The Leftovers isn’t easy watching. The premise is a tough one: roughly two percent of the world’s population suddenly vanishes one October day, leaving the other ninety-eight percent to agonize over where they went, why they went, and what the hell actually happened. Three years on, the weight of the uncertainty left in the wake of the event is so fresh that it might have happened just yesterday. Justin Theroux stars as Kevin Garvey, Chief of Police in smalltown Mapleton, New York, and in the pilot episode it’s already clear what kind of devastating effect the disappearance has had on Mapleton and on Kevin.

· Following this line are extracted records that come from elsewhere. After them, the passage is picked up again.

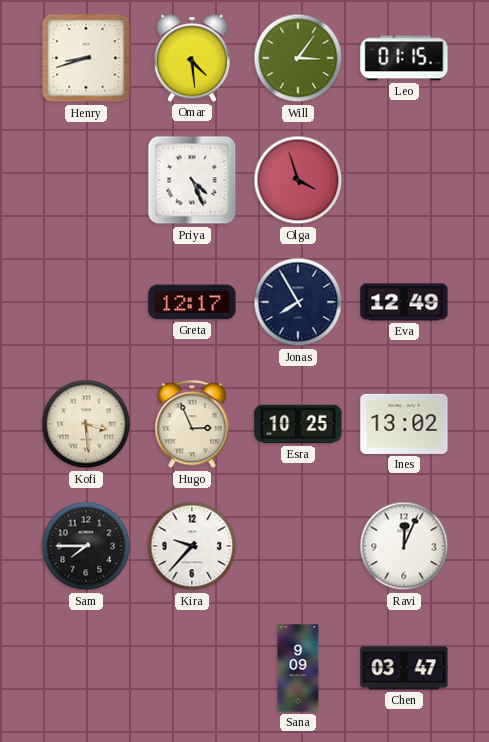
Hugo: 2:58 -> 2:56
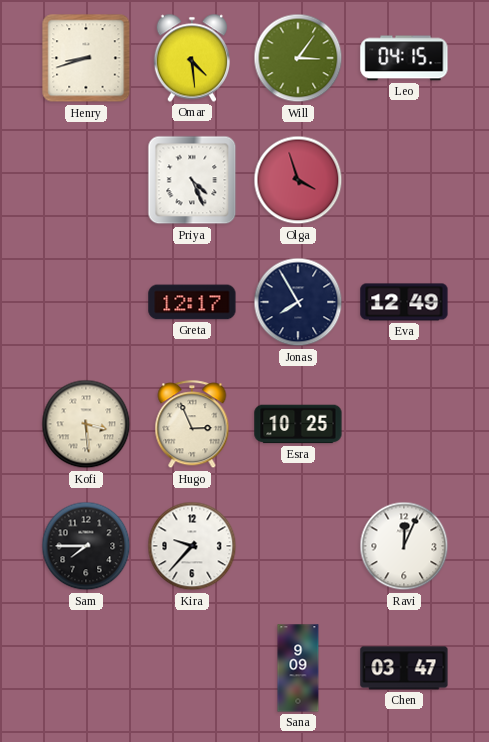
Leo: 01:15 -> 04:15
Ines: 13:02 -> none
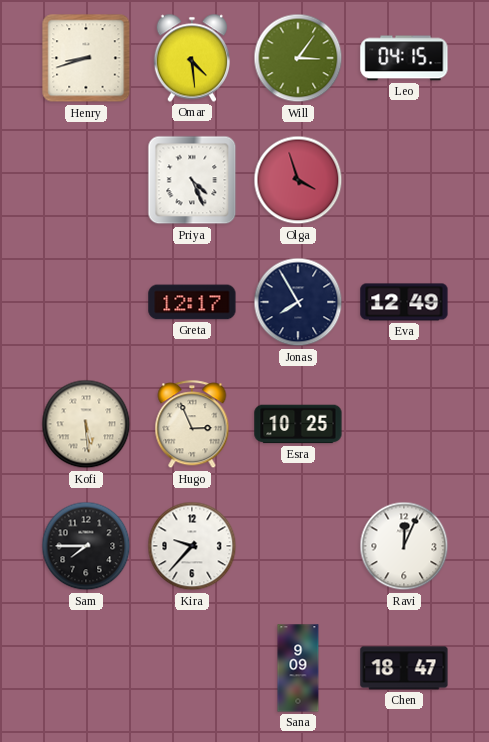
Kofi: 3:29 -> 5:29
Chen: 03:47 -> 18:47
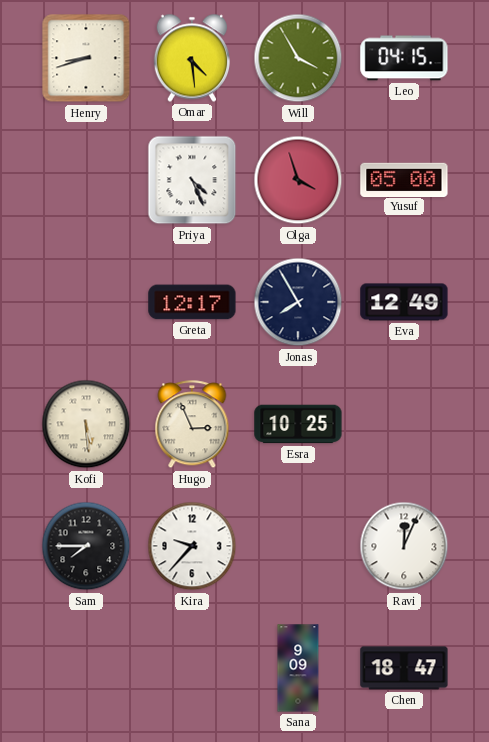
Will: 3:06 -> 3:55
Yusuf: none -> 05:00
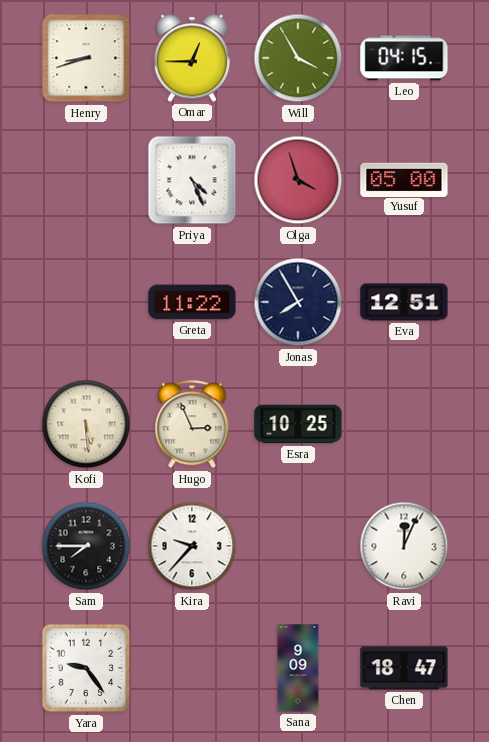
Omar: 4:29 -> 12:45
Greta: 12:17 -> 11:22
Eva: 12:49 -> 12:51
Yara: none -> 9:24
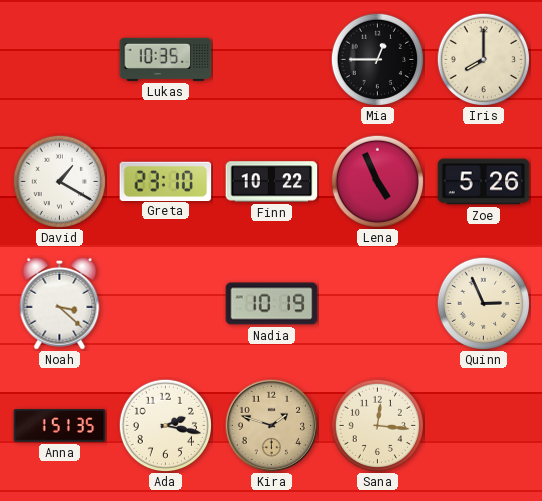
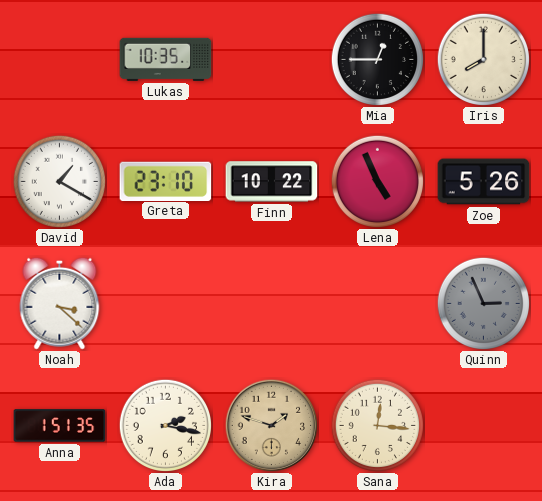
Nadia: 10:19 -> none
Quinn dial: cream -> grey
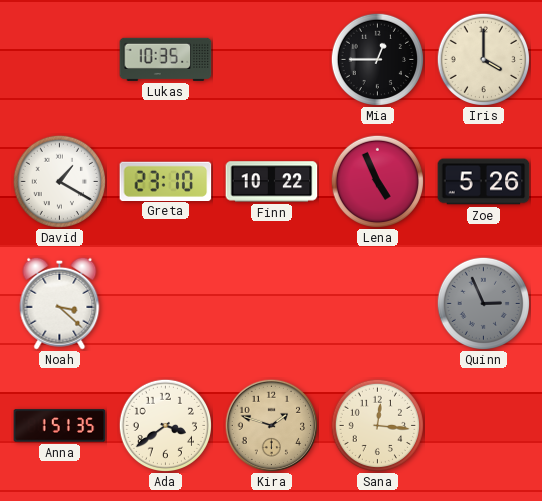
Iris: 8:00 -> 4:00
Ada: 2:17 -> 3:39
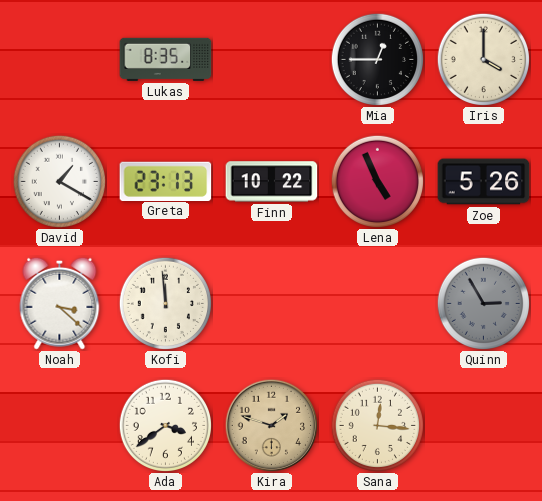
Lukas: 10:35 -> 8:35
Greta: 23:10 -> 23:13
Kofi: none -> 11:59
Quinn: 2:56 -> 2:55
Anna: 1:51 -> none
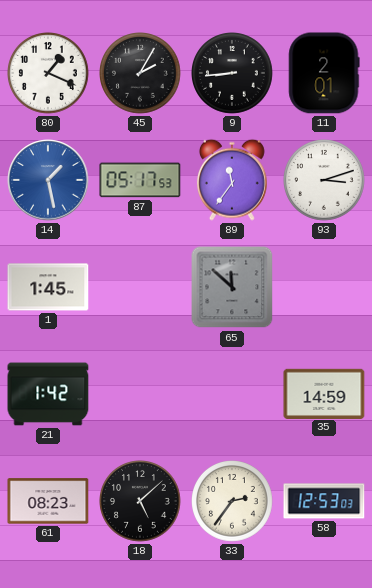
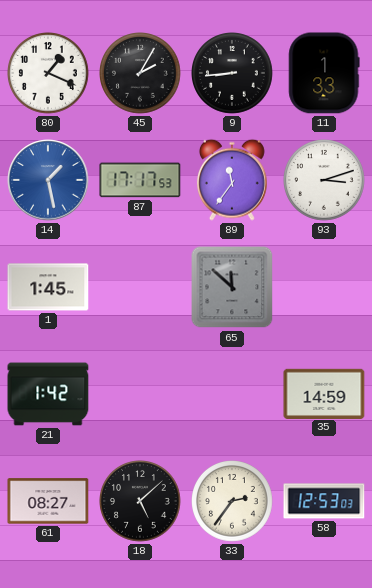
11: 2:01 -> 1:33
87: 05:17 -> 17:17
61: 08:23 -> 08:27
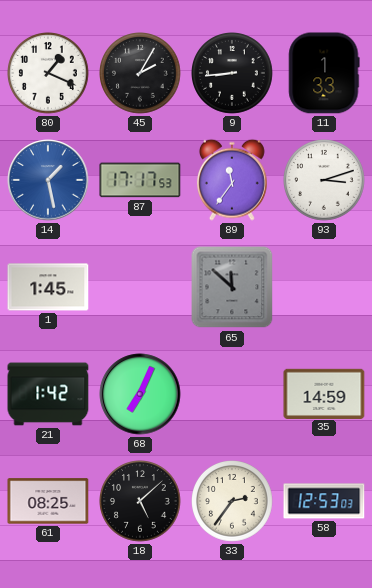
68: none -> 7:04
61: 08:27 -> 08:25
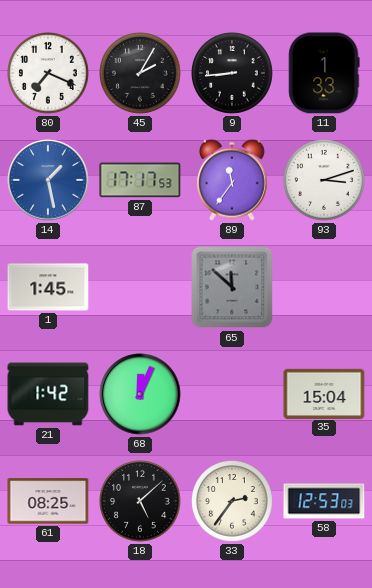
80: 1:19 -> 7:19
68: 7:04 -> 12:04
35: 14:59 -> 15:04
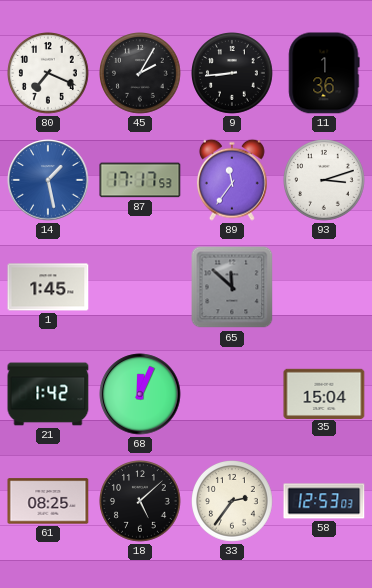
11: 1:33 -> 1:36
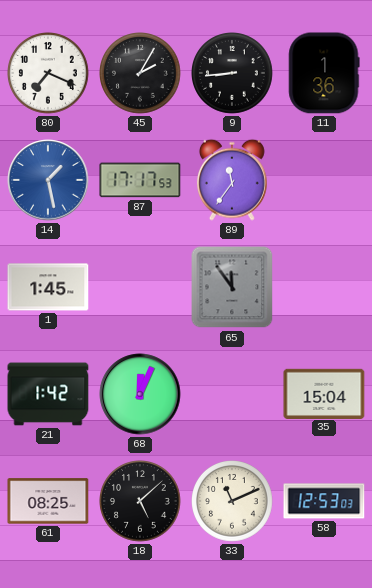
93: 3:12 -> none
65: 11:52 -> 11:54
33: 2:36 -> 11:11
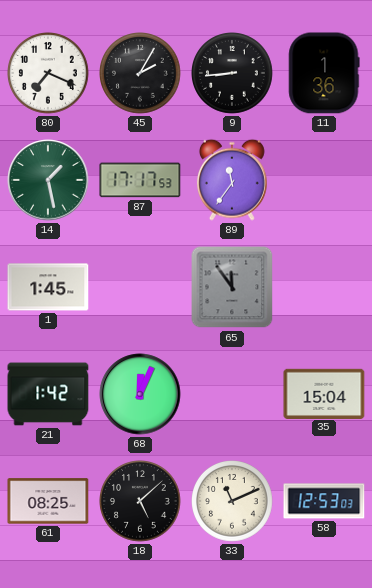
14 dial: blue -> green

Damon Lindelof is a major player here, the writer behind such other head-scratchers as Lost and Prometheus, and his stroke is evident in the first hour of Leftovers. This is one reason why the show likely defies those happening upon it as they lounge on the couch and flip through channels until they hit HBO – The Leftovers isn’t at all a casual watch. Lindelof shares creator credit with Tom Perrotta, who wrote and published Leftovers as a novel before turning it to the small screen, and it appears they’ve both adopted the “mystery box” theory posed once by J.J. Abrams. The Leftovers shows us the box, shows the top and bottom and sides and practically makes us beg to see what’s inside it – and Lindelof and Co. are aware that that mystery itself is more compelling than actually opening the box. The main box – containing the answer to the question where did the departed go, and why were they taken? – is the framework for the entire show.
One difference from previous efforts Lost and Prometheus might be that The Leftovers doesn’t really seem like it will actually ever open that box; this is apparent even after the first episode. Mining the emotional fallout from such a freaky and indiscriminate occurrence seems to be the focus here, and it’s a refreshing focus at that. Lost and Prometheus opened the mystery box in different ways – Lost succeeded in grand fashion where Prometheus did not – but the best parts of both were in those head-scratching WTF moments of pure mystery. That’s promising for The Leftovers, both in the short- and long-term game.
The pilot takes place on the three-year anniversary of the event (which some have dubbed The Departure), since declared a national holiday of remembrance. Mapleton, like every other town, is having a Heroes Day Parade. This is where most of the disparate threads we’re handed at the beginning of the episode begin to come together: Kevin is tasked with the public peace at this powderkeg gathering, Kevin’s daughter Jill attends either to truly reflect on those who’ve left or just to piss her dad off, a minister played by Christopher Eccleston asserts his position that The Departure was not The Rapture, and the cult known as the Guilty Remnant shows up to stir all of these ingredients until the pot boils over.
As with Lost, there’s a healthy amount of symbolism here that demands outright attention. This is one reason why The Leftovers is tough to watch, because the deer and the dogs that Kevin encounters are clearly meant to represent something and because that something is not, in fact, very clear at all. But while the symbolism and ambiguity and WTFness of The Leftovers could conceivably be formed into a bite-sized weekly morsel, it’s the emotion and pain that those who’ve been left behind still feel that really makes The Leftovers a demanding series. On one side of the coin the show is a puzzle, a game that we can piece together week by week; the flip side appeals not to the brain but to the heart, cheesy as it might sound, and it’s a major virtue of the series that you’re unable to take one side without the other.
So The Leftovers isn’t easygoing viewing, but it is one of the most important new shows of the past year.